Jacob’s Pillow is lauded worldwide as a “hub and mecca of dancing” (TIME Magazine), “one of America’s most precious cultural assets” (Mikhail Baryshnikov), and “the dance center of the nation” (The New York Times).
“The Pillow” is a treasured 220-acre National Historic Landmark, a recipient of the prestigious National Medal of Arts, and home to America’s longest-running international dance festival.
Each year thousands of people from across the U.S. and around the globe visit the Berkshires of Western Massachusetts to experience the Festival with more than 50 dance companies and 500 free performances, talks, and events; train at The School at Jacob’s Pillow, one of the most prestigious professional dance training centers in the U.S.; explore the Pillow’s rare and extensive dance Archives; and take part in numerous Community Programs designed to educate and engage dance audiences of all ages.
We are committed to providing an inclusive environment that cultivates the celebration of the art of dance and its positive impact on communities. We are dedicated to fostering a safe, comfortable, and enjoyable experience for everyone on our beautiful campus. You, as patrons and visitors of Jacob’s Pillow, are expected to contribute to our mutually respectful and welcoming community and support the world of dance and its citizens for generations to come.
To support dance creation, presentation, education, and preservation; and to engage and deepen public appreciation and support for dance.
World premieres, U.S. debuts, ecstatic and diverse artists, and collaborations with composers, visual artists, and writers comprise over 150 performances presented each Festival season.
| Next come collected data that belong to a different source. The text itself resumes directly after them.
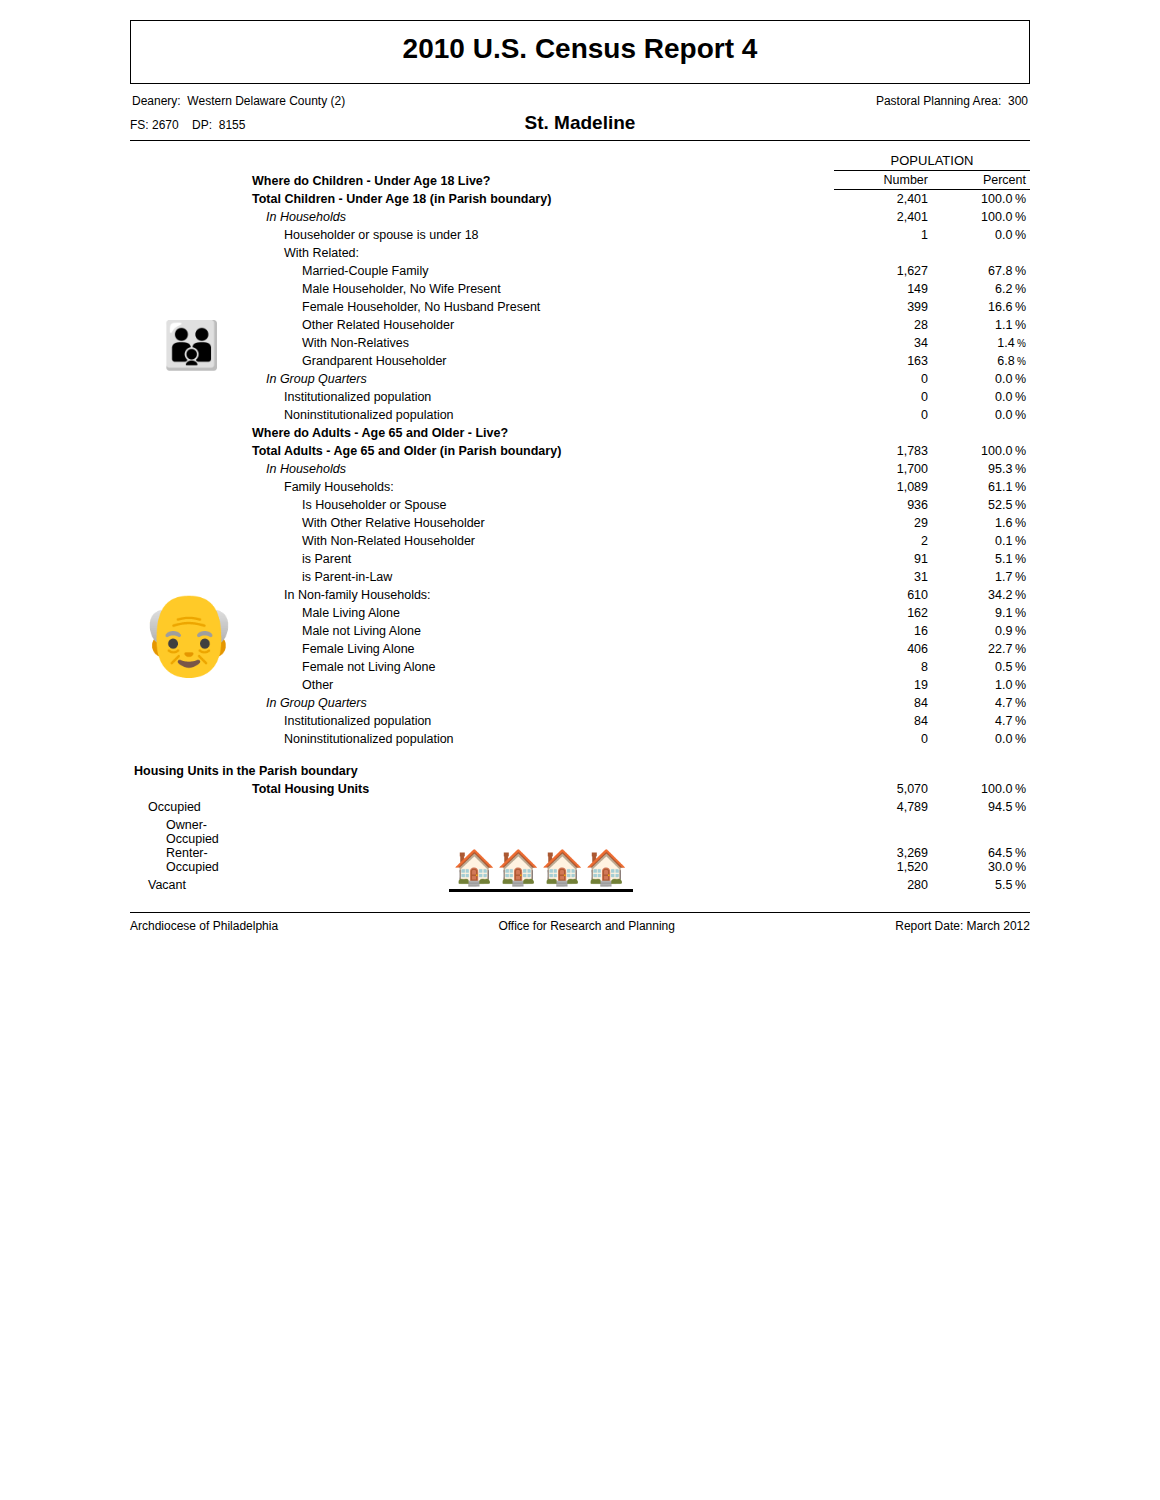2010 U.S. Census Report 4
Deanery: Western Delaware County (2)
Pastoral Planning Area: 300
FS: 2670 DP: 8155
St. Madeline
| | | POPULATION |
| | Where do Children - Under Age 18 Live? | Number | Percent |
| | Total Children - Under Age 18 (in Parish boundary) | 2,401 | 100.0 % |
| | In Households | 2,401 | 100.0 % |
| | Householder or spouse is under 18 | 1 | 0.0 % |
| | With Related: | | |
| 👪 | Married-Couple Family | 1,627 | 67.8 % |
| Male Householder, No Wife Present | 149 | 6.2 % |
| Female Householder, No Husband Present | 399 | 16.6 % |
| Other Related Householder | 28 | 1.1 % |
| With Non-Relatives | 34 | 1.4 % |
| Grandparent Householder | 163 | 6.8 % |
| | In Group Quarters | 0 | 0.0 % |
| | Institutionalized population | 0 | 0.0 % |
| | Noninstitutionalized population | 0 | 0.0 % |
| | Where do Adults - Age 65 and Older - Live? | | |
| | Total Adults - Age 65 and Older (in Parish boundary) | 1,783 | 100.0 % |
| | In Households | 1,700 | 95.3 % |
| 👴 | Family Households: | 1,089 | 61.1 % |
| Is Householder or Spouse | 936 | 52.5 % |
| With Other Relative Householder | 29 | 1.6 % |
| With Non-Related Householder | 2 | 0.1 % |
| is Parent | 91 | 5.1 % |
| is Parent-in-Law | 31 | 1.7 % |
| In Non-family Households: | 610 | 34.2 % |
| Male Living Alone | 162 | 9.1 % |
| Male not Living Alone | 16 | 0.9 % |
| Female Living Alone | 406 | 22.7 % |
| Female not Living Alone | 8 | 0.5 % |
| | Other | 19 | 1.0 % |
| | In Group Quarters | 84 | 4.7 % |
| | Institutionalized population | 84 | 4.7 % |
| | Noninstitutionalized population | 0 | 0.0 % |
| Housing Units in the Parish boundary | | |
| | Total Housing Units | 5,070 | 100.0 % |
| Occupied | 🏠🏠🏠🏠 | 4,789 | 94.5 % |
| Owner-Occupied Renter-Occupied | 3,269 1,520 | 64.5 % 30.0 % |
| Vacant | 280 | 5.5 % |
Archdiocese of Philadelphia
Office for Research and Planning
Report Date: March 2012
The School at Jacob’s Pillow provides training by eminent faculty that not only produces great dancers, but also great artists. The Intern Program, Public School Programs, and Community Classes educate people of all ages about the art of dance.
The Pillow is a National Historic Landmark with rare and extensive dance Archives encompassing materials from 1894 through today. The photography collections, films, library, exhibits, and video viewing stations are free and open to the public.
The general public, students, scholars and artists are invited to experience dance through more than 200 free performances and talks, rehearsals, class observation, tours and interaction with artists, scholars, writers, filmmakers, and composers.